(WORK TO DO): Rewrite all of the data below as a numbered list, one line per item, leaving out any blank lines.

(EXCERPTED RECORDS):

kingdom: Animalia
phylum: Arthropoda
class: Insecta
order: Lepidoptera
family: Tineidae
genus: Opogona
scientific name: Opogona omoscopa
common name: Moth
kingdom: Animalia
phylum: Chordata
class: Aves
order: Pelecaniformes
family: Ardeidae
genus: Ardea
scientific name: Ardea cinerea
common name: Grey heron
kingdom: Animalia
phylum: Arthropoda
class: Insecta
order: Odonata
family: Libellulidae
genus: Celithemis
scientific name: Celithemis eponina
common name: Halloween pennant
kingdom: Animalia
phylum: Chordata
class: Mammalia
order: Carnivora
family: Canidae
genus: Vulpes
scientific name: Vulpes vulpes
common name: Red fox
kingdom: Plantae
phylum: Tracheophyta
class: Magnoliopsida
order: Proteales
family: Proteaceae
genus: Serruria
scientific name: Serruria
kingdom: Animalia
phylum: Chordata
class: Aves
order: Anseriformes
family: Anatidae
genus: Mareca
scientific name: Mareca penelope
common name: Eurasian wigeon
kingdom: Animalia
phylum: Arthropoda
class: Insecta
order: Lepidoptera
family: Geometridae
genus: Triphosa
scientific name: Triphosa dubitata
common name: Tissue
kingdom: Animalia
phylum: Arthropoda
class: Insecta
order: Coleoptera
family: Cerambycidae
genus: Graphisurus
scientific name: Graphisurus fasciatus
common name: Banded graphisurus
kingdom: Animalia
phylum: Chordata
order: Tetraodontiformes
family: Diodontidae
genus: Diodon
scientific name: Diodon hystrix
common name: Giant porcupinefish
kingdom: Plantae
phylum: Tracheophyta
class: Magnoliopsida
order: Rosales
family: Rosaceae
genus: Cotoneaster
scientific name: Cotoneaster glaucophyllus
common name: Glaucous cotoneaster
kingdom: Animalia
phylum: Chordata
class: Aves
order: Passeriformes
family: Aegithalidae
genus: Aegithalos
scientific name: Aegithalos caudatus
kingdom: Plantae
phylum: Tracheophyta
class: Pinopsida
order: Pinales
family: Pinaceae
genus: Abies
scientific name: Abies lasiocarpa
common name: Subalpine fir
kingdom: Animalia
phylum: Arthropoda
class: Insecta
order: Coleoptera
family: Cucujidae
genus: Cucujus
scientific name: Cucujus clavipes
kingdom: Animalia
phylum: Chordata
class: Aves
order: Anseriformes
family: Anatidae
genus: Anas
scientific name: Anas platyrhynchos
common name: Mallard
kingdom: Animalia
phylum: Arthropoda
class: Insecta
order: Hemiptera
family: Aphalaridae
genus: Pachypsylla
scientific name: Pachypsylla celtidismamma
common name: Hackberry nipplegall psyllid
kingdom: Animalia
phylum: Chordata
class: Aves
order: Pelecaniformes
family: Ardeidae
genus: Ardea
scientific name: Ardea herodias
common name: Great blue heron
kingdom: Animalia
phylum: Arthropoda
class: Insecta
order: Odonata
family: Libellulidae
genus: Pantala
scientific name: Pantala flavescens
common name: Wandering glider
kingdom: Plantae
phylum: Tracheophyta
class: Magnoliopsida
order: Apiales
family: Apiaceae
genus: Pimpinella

(TASK OUTPUT):
1. kingdom: Animalia
2. phylum: Arthropoda
3. class: Insecta
4. order: Lepidoptera
5. family: Tineidae
6. genus: Opogona
7. scientific name: Opogona omoscopa
8. common name: Moth
9. kingdom: Animalia
10. phylum: Chordata
11. class: Aves
12. order: Pelecaniformes
13. family: Ardeidae
14. genus: Ardea
15. scientific name: Ardea cinerea
16. common name: Grey heron
17. kingdom: Animalia
18. phylum: Arthropoda
19. class: Insecta
20. order: Odonata
21. family: Libellulidae
22. genus: Celithemis
23. scientific name: Celithemis eponina
24. common name: Halloween pennant
25. kingdom: Animalia
26. phylum: Chordata
27. class: Mammalia
28. order: Carnivora
29. family: Canidae
30. genus: Vulpes
31. scientific name: Vulpes vulpes
32. common name: Red fox
33. kingdom: Plantae
34. phylum: Tracheophyta
35. class: Magnoliopsida
36. order: Proteales
37. family: Proteaceae
38. genus: Serruria
39. scientific name: Serruria
40. kingdom: Animalia
41. phylum: Chordata
42. class: Aves
43. order: Anseriformes
44. family: Anatidae
45. genus: Mareca
46. scientific name: Mareca penelope
47. common name: Eurasian wigeon
48. kingdom: Animalia
49. phylum: Arthropoda
50. class: Insecta
51. order: Lepidoptera
52. family: Geometridae
53. genus: Triphosa
54. scientific name: Triphosa dubitata
55. common name: Tissue
56. kingdom: Animalia
57. phylum: Arthropoda
58. class: Insecta
59. order: Coleoptera
60. family: Cerambycidae
61. genus: Graphisurus
62. scientific name: Graphisurus fasciatus
63. common name: Banded graphisurus
64. kingdom: Animalia
65. phylum: Chordata
66. order: Tetraodontiformes
67. family: Diodontidae
68. genus: Diodon
69. scientific name: Diodon hystrix
70. common name: Giant porcupinefish
71. kingdom: Plantae
72. phylum: Tracheophyta
73. class: Magnoliopsida
74. order: Rosales
75. family: Rosaceae
76. genus: Cotoneaster
77. scientific name: Cotoneaster glaucophyllus
78. common name: Glaucous cotoneaster
79. kingdom: Animalia
80. phylum: Chordata
81. class: Aves
82. order: Passeriformes
83. family: Aegithalidae
84. genus: Aegithalos
85. scientific name: Aegithalos caudatus
86. kingdom: Plantae
87. phylum: Tracheophyta
88. class: Pinopsida
89. order: Pinales
90. family: Pinaceae
91. genus: Abies
92. scientific name: Abies lasiocarpa
93. common name: Subalpine fir
94. kingdom: Animalia
95. phylum: Arthropoda
96. class: Insecta
97. order: Coleoptera
98. family: Cucujidae
99. genus: Cucujus
100. scientific name: Cucujus clavipes
101. kingdom: Animalia
102. phylum: Chordata
103. class: Aves
104. order: Anseriformes
105. family: Anatidae
106. genus: Anas
107. scientific name: Anas platyrhynchos
108. common name: Mallard
109. kingdom: Animalia
110. phylum: Arthropoda
111. class: Insecta
112. order: Hemiptera
113. family: Aphalaridae
114. genus: Pachypsylla
115. scientific name: Pachypsylla celtidismamma
116. common name: Hackberry nipplegall psyllid
117. kingdom: Animalia
118. phylum: Chordata
119. class: Aves
120. order: Pelecaniformes
121. family: Ardeidae
122. genus: Ardea
123. scientific name: Ardea herodias
124. common name: Great blue heron
125. kingdom: Animalia
126. phylum: Arthropoda
127. class: Insecta
128. order: Odonata
129. family: Libellulidae
130. genus: Pantala
131. scientific name: Pantala flavescens
132. common name: Wandering glider
133. kingdom: Plantae
134. phylum: Tracheophyta
135. class: Magnoliopsida
136. order: Apiales
137. family: Apiaceae
138. genus: Pimpinella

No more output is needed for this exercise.